##### MATERIAL SUPPLIED
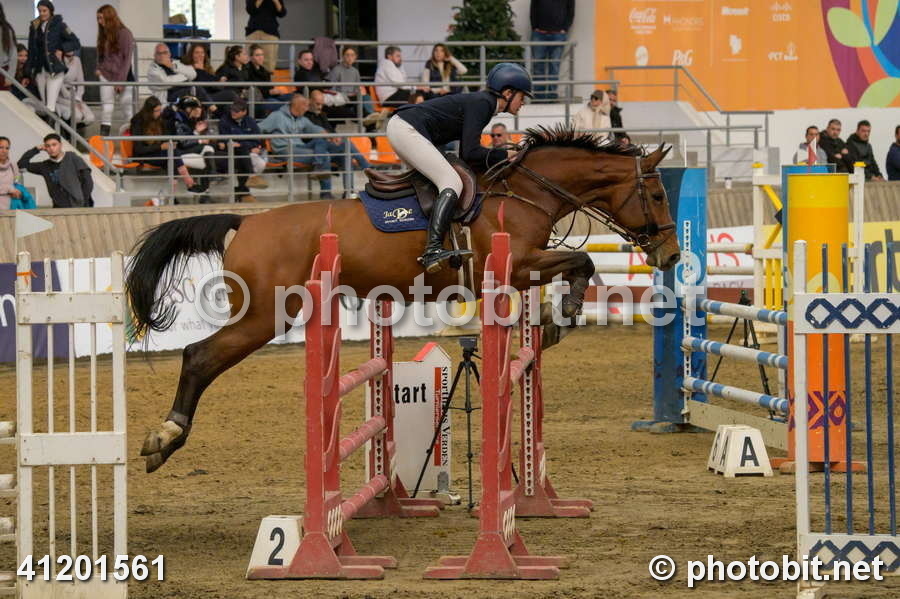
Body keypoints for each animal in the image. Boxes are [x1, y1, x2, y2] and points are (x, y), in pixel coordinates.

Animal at [126, 126, 681, 473]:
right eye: (656, 196)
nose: (671, 254)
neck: (525, 192)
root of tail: (245, 222)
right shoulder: (518, 264)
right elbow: (581, 261)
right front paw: (560, 315)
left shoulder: (522, 270)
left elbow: (577, 265)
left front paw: (552, 318)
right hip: (265, 315)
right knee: (199, 356)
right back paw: (165, 438)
##########
[DESCRIPTION OF THE TASK]:
Where does the word "left" appear in the records above? Return every line that holds it.

[ANSWER BOX]:
left shoulder: (522, 270)
left elbow: (577, 265)
left front paw: (552, 318)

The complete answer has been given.